(Thanks for all the likes in response to the recent poems. Writing poetry was certainly never on my bucket list, and its a relief that they weren’t complete disasters.)
I mentioned in a prior post I was going to provide excerpts from some of the French poet Charles Péguy’s major works. He was the one who inspired me to write a few. The thing about his major poems is that they are very, very long, sometimes running into hundreds of pages. You will either love them or be very bored by them. It’s ok.
The following excerpt is from his 1910 poem (though some call it a play) Le Mystére de la Charité de Jeanne D’Arc. This translates into English as The Mystery of the Charity of Joan of Arc. It is the first part of a trilogy, the other two being The Portal of the Mystery of Hope, and The Mystery of the Holy Innocents. All three are hard to come by in libraries, and the first and third are out of print. Péguy had planned to write as many as fifteen mysteries on various topics of faith, but he tragically died too soon at the age of 41.
It is hard to describe this one. It reminds me a lot of one of Plato’s Socratic dialogs. There are three speaking roles, Joan, her friend Hauviette, and a local nun, named Madame Gervaise. The events, which occupy the space of an afternoon, occur in Joan’s village before she begins her quest to save France. There are long stretches that are akin to poetry, and other sections of ordinary dialog.
The part I am going to quote comes at the beginning, when Joan is considering the plight of France during its war with England. It almost reminds me of a Psalm of lamentation from the Old Testament. This is all spoken by Joan:
Our father, our father who art in heaven, how far is your name from being hallowed; how far is your kingdom from coming.
Our father, who art in the kingdom of heaven, how far is your kingdom from coming to the kingdom of the earth.
Our father, who art in the kingdom of heaven, how far is your kingdom from coming to the kingdom of France.
Our father, our father who art in Heaven, how far is your will from being done; how far are we from being given our daily bread.

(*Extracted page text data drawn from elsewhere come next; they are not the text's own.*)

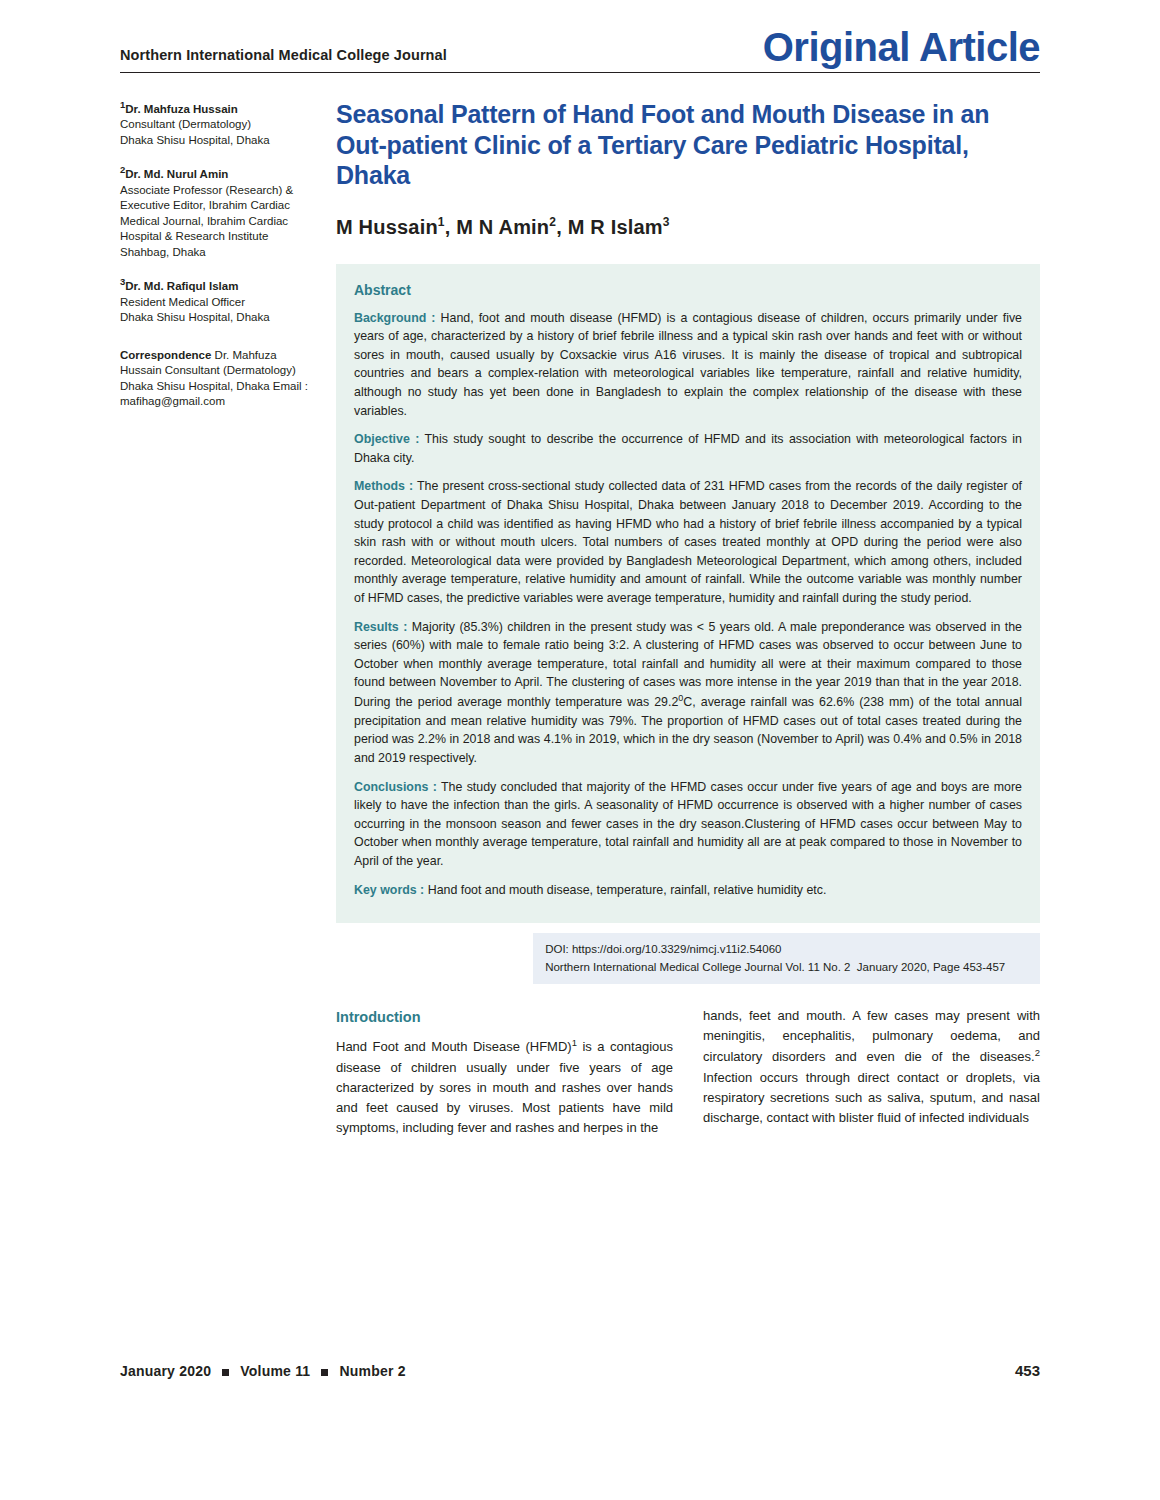Northern International Medical College Journal
Original Article
1 Dr. Mahfuza Hussain Consultant (Dermatology) Dhaka Shisu Hospital, Dhaka
2 Dr. Md. Nurul Amin Associate Professor (Research) & Executive Editor, Ibrahim Cardiac Medical Journal, Ibrahim Cardiac Hospital & Research Institute Shahbag, Dhaka
3 Dr. Md. Rafiqul Islam Resident Medical Officer Dhaka Shisu Hospital, Dhaka
Correspondence Dr. Mahfuza Hussain Consultant (Dermatology) Dhaka Shisu Hospital, Dhaka Email : mafihag@gmail.com
Seasonal Pattern of Hand Foot and Mouth Disease in an Out-patient Clinic of a Tertiary Care Pediatric Hospital, Dhaka
M Hussain1, M N Amin2, M R Islam3
Abstract
Background : Hand, foot and mouth disease (HFMD) is a contagious disease of children, occurs primarily under five years of age, characterized by a history of brief febrile illness and a typical skin rash over hands and feet with or without sores in mouth, caused usually by Coxsackie virus A16 viruses. It is mainly the disease of tropical and subtropical countries and bears a complex-relation with meteorological variables like temperature, rainfall and relative humidity, although no study has yet been done in Bangladesh to explain the complex relationship of the disease with these variables.
Objective : This study sought to describe the occurrence of HFMD and its association with meteorological factors in Dhaka city.
Methods : The present cross-sectional study collected data of 231 HFMD cases from the records of the daily register of Out-patient Department of Dhaka Shisu Hospital, Dhaka between January 2018 to December 2019. According to the study protocol a child was identified as having HFMD who had a history of brief febrile illness accompanied by a typical skin rash with or without mouth ulcers. Total numbers of cases treated monthly at OPD during the period were also recorded. Meteorological data were provided by Bangladesh Meteorological Department, which among others, included monthly average temperature, relative humidity and amount of rainfall. While the outcome variable was monthly number of HFMD cases, the predictive variables were average temperature, humidity and rainfall during the study period.
Results : Majority (85.3%) children in the present study was < 5 years old. A male preponderance was observed in the series (60%) with male to female ratio being 3:2. A clustering of HFMD cases was observed to occur between June to October when monthly average temperature, total rainfall and humidity all were at their maximum compared to those found between November to April. The clustering of cases was more intense in the year 2019 than that in the year 2018. During the period average monthly temperature was 29.20C, average rainfall was 62.6% (238 mm) of the total annual precipitation and mean relative humidity was 79%. The proportion of HFMD cases out of total cases treated during the period was 2.2% in 2018 and was 4.1% in 2019, which in the dry season (November to April) was 0.4% and 0.5% in 2018 and 2019 respectively.
Conclusions : The study concluded that majority of the HFMD cases occur under five years of age and boys are more likely to have the infection than the girls. A seasonality of HFMD occurrence is observed with a higher number of cases occurring in the monsoon season and fewer cases in the dry season.Clustering of HFMD cases occur between May to October when monthly average temperature, total rainfall and humidity all are at peak compared to those in November to April of the year.
Key words : Hand foot and mouth disease, temperature, rainfall, relative humidity etc.
DOI: https://doi.org/10.3329/nimcj.v11i2.54060
Northern International Medical College Journal Vol. 11 No. 2 January 2020, Page 453-457
Introduction
Hand Foot and Mouth Disease (HFMD)1 is a contagious disease of children usually under five years of age characterized by sores in mouth and rashes over hands and feet caused by viruses. Most patients have mild symptoms, including fever and rashes and herpes in the
hands, feet and mouth. A few cases may present with meningitis, encephalitis, pulmonary oedema, and circulatory disorders and even die of the diseases.2 Infection occurs through direct contact or droplets, via respiratory secretions such as saliva, sputum, and nasal discharge, contact with blister fluid of infected individuals
January 2020 Volume 11 Number 2
453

How far are we from forgiving those who trespass against us; and not succumbing to temptation; and being delivered from evil.

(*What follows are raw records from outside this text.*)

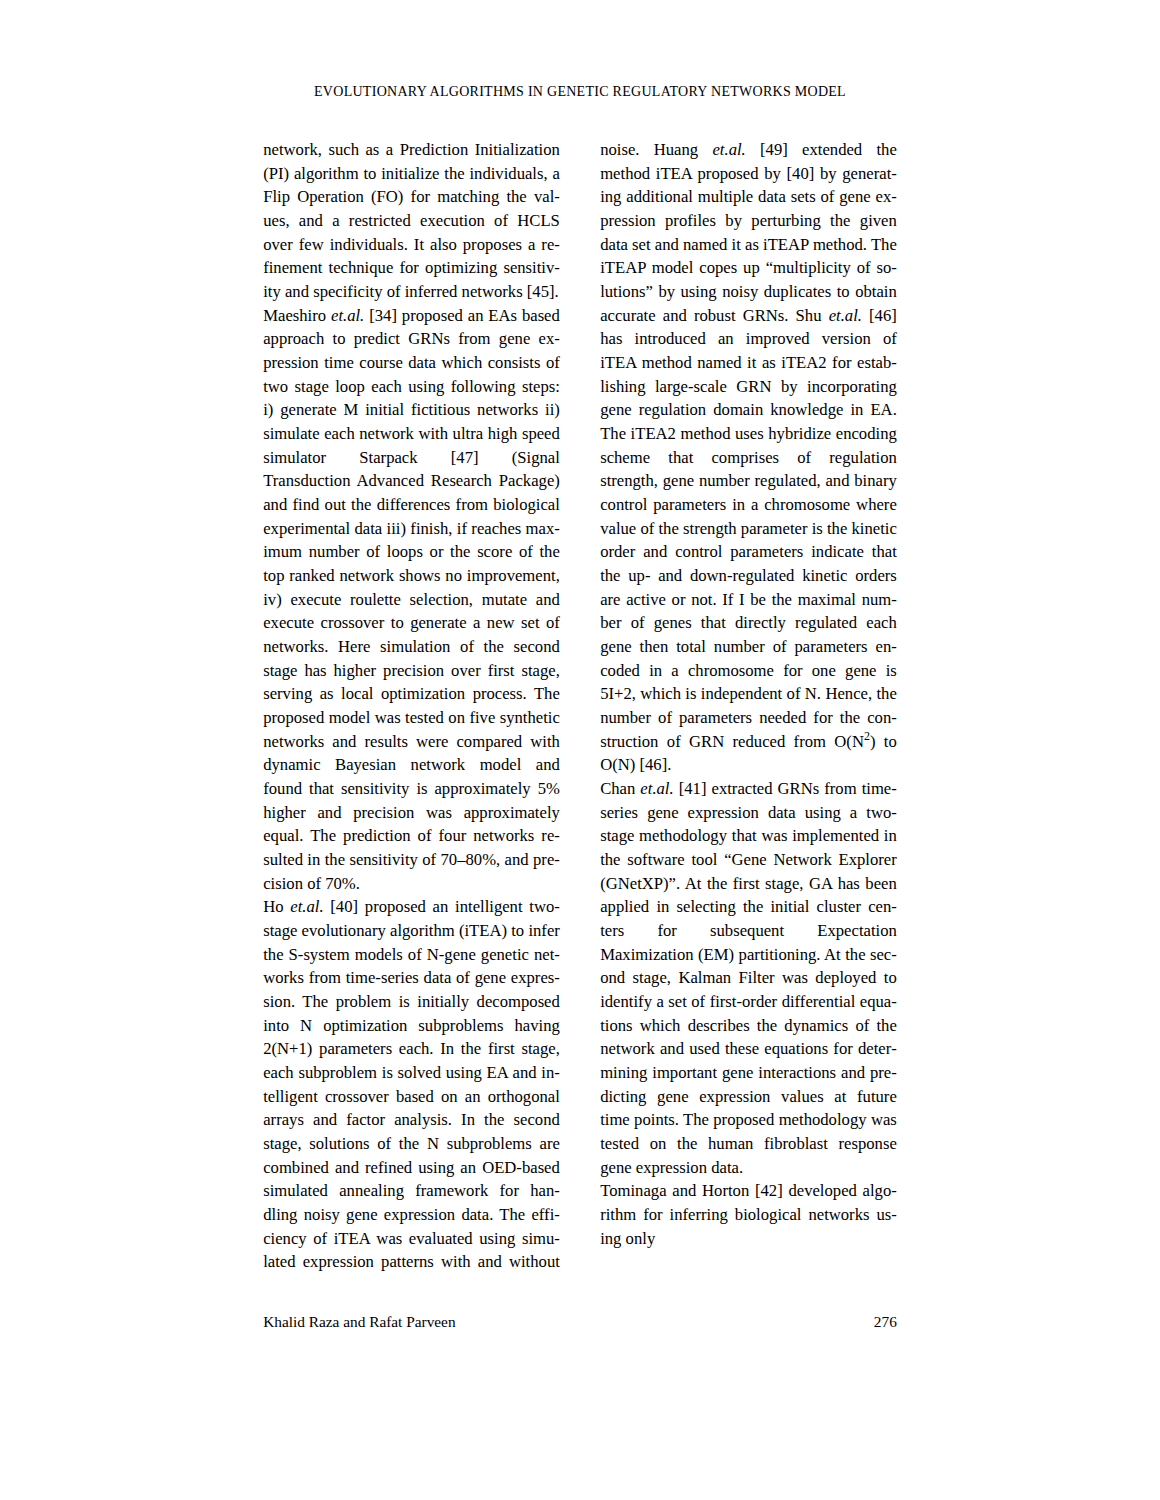Evolutionary Algorithms in Genetic Regulatory Networks Model
network, such as a Prediction Initialization (PI) algorithm to initialize the individuals, a Flip Operation (FO) for matching the values, and a restricted execution of HCLS over few individuals. It also proposes a refinement technique for optimizing sensitivity and specificity of inferred networks [45].
Maeshiro et.al. [34] proposed an EAs based approach to predict GRNs from gene expression time course data which consists of two stage loop each using following steps: i) generate M initial fictitious networks ii) simulate each network with ultra high speed simulator Starpack [47] (Signal Transduction Advanced Research Package) and find out the differences from biological experimental data iii) finish, if reaches maximum number of loops or the score of the top ranked network shows no improvement, iv) execute roulette selection, mutate and execute crossover to generate a new set of networks. Here simulation of the second stage has higher precision over first stage, serving as local optimization process. The proposed model was tested on five synthetic networks and results were compared with dynamic Bayesian network model and found that sensitivity is approximately 5% higher and precision was approximately equal. The prediction of four networks resulted in the sensitivity of 70–80%, and precision of 70%.
Ho et.al. [40] proposed an intelligent two-stage evolutionary algorithm (iTEA) to infer the S-system models of N-gene genetic networks from time-series data of gene expression. The problem is initially decomposed into N optimization subproblems having 2(N+1) parameters each. In the first stage, each subproblem is solved using EA and intelligent crossover based on an orthogonal arrays and factor analysis. In the second stage, solutions of the N subproblems are combined and refined using an OED-based simulated annealing framework for handling noisy gene expression data. The efficiency of iTEA was evaluated using simulated expression patterns with and without noise. Huang et.al. [49] extended the method iTEA proposed by [40] by generating additional multiple data sets of gene expression profiles by perturbing the given data set and named it as iTEAP method. The iTEAP model copes up “multiplicity of solutions” by using noisy duplicates to obtain accurate and robust GRNs. Shu et.al. [46] has introduced an improved version of iTEA method named it as iTEA2 for establishing large-scale GRN by incorporating gene regulation domain knowledge in EA. The iTEA2 method uses hybridize encoding scheme that comprises of regulation strength, gene number regulated, and binary control parameters in a chromosome where value of the strength parameter is the kinetic order and control parameters indicate that the up- and down-regulated kinetic orders are active or not. If I be the maximal number of genes that directly regulated each gene then total number of parameters encoded in a chromosome for one gene is 5I+2, which is independent of N. Hence, the number of parameters needed for the construction of GRN reduced from O(N2) to O(N) [46].
Chan et.al. [41] extracted GRNs from time-series gene expression data using a two-stage methodology that was implemented in the software tool “Gene Network Explorer (GNetXP)”. At the first stage, GA has been applied in selecting the initial cluster centers for subsequent Expectation Maximization (EM) partitioning. At the second stage, Kalman Filter was deployed to identify a set of first-order differential equations which describes the dynamics of the network and used these equations for determining important gene interactions and predicting gene expression values at future time points. The proposed methodology was tested on the human fibroblast response gene expression data.
Tominaga and Horton [42] developed algorithm for inferring biological networks using only
Khalid Raza and Rafat Parveen 276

That was just the warm up. The better part, which speaks to our Christian frustration follows in a few excerpts:
O God, if we could only see the beginning of your kingdom. If we could only see the sun of your kingdom rise. But there is nothing, there is never anything. You have sent us your son whom you loved so dearly, your son came, who suffered so much, and died. And now, nothing. There is never anything. If we could only see the daybreak of your kingdom. And you have sent us your saints, you have called each one of them by his name, your other sons the saints and your daughters the saints, and your saints have come, men and women, and now nothing, there is never anything.

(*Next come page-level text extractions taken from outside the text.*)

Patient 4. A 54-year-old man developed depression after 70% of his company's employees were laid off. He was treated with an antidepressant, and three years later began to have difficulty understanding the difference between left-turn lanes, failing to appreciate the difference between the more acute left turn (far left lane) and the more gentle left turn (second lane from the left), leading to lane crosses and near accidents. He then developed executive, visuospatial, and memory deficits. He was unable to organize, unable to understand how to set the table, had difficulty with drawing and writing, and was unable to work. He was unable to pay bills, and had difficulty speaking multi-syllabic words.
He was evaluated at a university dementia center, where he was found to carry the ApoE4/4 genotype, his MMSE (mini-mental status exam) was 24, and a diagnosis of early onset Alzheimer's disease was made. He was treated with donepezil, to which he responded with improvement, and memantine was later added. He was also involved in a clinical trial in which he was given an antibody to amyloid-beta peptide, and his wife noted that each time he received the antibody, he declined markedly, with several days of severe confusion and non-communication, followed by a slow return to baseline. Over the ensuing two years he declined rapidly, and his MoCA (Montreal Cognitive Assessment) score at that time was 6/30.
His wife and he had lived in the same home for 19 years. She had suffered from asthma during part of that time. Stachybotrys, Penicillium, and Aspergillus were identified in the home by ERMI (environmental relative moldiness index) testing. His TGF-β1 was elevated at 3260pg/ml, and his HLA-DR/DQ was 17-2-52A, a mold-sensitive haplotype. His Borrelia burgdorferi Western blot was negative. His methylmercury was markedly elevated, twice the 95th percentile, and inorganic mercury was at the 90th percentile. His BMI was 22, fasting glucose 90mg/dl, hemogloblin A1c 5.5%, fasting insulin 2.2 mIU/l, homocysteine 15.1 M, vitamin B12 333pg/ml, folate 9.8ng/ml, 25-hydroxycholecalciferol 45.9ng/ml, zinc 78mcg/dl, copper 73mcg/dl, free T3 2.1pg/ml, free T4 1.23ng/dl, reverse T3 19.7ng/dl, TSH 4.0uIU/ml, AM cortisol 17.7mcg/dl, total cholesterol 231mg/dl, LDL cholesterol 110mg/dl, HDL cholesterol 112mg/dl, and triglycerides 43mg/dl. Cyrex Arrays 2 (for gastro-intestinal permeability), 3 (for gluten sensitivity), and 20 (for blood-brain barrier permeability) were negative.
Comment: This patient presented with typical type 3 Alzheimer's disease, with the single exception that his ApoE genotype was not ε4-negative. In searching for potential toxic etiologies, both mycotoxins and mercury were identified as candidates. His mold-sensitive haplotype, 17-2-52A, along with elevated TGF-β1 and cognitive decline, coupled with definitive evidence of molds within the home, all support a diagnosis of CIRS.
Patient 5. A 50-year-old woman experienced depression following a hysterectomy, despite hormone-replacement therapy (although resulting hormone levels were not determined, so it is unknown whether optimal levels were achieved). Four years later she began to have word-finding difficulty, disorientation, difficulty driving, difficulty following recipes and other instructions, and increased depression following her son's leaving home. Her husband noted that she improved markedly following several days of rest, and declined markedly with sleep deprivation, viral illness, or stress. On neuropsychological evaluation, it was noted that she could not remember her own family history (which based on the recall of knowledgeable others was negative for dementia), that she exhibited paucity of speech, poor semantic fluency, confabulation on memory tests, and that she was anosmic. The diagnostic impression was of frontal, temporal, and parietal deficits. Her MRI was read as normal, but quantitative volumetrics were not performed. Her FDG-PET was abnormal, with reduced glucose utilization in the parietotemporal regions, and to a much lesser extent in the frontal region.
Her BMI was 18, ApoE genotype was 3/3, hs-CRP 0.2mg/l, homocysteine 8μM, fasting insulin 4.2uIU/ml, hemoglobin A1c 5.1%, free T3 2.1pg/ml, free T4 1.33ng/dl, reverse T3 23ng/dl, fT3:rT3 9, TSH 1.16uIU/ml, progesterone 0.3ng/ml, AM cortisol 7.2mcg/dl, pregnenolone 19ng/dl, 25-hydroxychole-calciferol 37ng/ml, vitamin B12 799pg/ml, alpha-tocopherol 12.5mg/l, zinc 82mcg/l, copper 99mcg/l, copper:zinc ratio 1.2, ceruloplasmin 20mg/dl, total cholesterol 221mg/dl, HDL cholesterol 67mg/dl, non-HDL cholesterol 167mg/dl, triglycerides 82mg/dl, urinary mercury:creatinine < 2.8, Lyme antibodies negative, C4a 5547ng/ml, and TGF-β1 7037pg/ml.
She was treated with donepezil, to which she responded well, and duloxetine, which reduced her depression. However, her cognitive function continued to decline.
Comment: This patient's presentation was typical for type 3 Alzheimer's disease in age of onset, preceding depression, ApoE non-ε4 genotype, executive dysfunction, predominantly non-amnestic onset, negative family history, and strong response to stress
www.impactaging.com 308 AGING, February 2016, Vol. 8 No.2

Years have gone by, so many years that I cannot count them; centuries of years have gone by; fourteen centuries of Christianity, alas, since the nativity, and death and preaching. And now nothing, nothing, ever. And what reigns on the face of the earth is nothing but perdition.
You have sent us your son and the other saints. And nothing flows upon the face of the earth but a stream of ingratitude and perdition. God, God, will it have to be that your son died in vain?
And not only do temptations besiege us, but temptations triumph, and temptations reign, and it is the reign of temptation, and the reign of the kingdoms of the earth have fallen into the reign of the kingdom of temptation, and the evil succumb to the temptation to do evil … but the good, who were good, succumb to a temptation infinitely worse: the temptation to believe they have been forsaken by you.
Her friend Hauviette, commenting on this, accuses Joan of trying to pick a fight with Jesus. Themes of despair, damnation and others are explored.
Peguy wrote a sequel, called The Mystery of the Vocation of Joan of Arc. It is set some time later. It was published posthumously, and never translated into English.
P.S. There appear to be two English translations. The more recent, which has a reddish cover, only gives you about half the poem. The full version runs about 200 pages.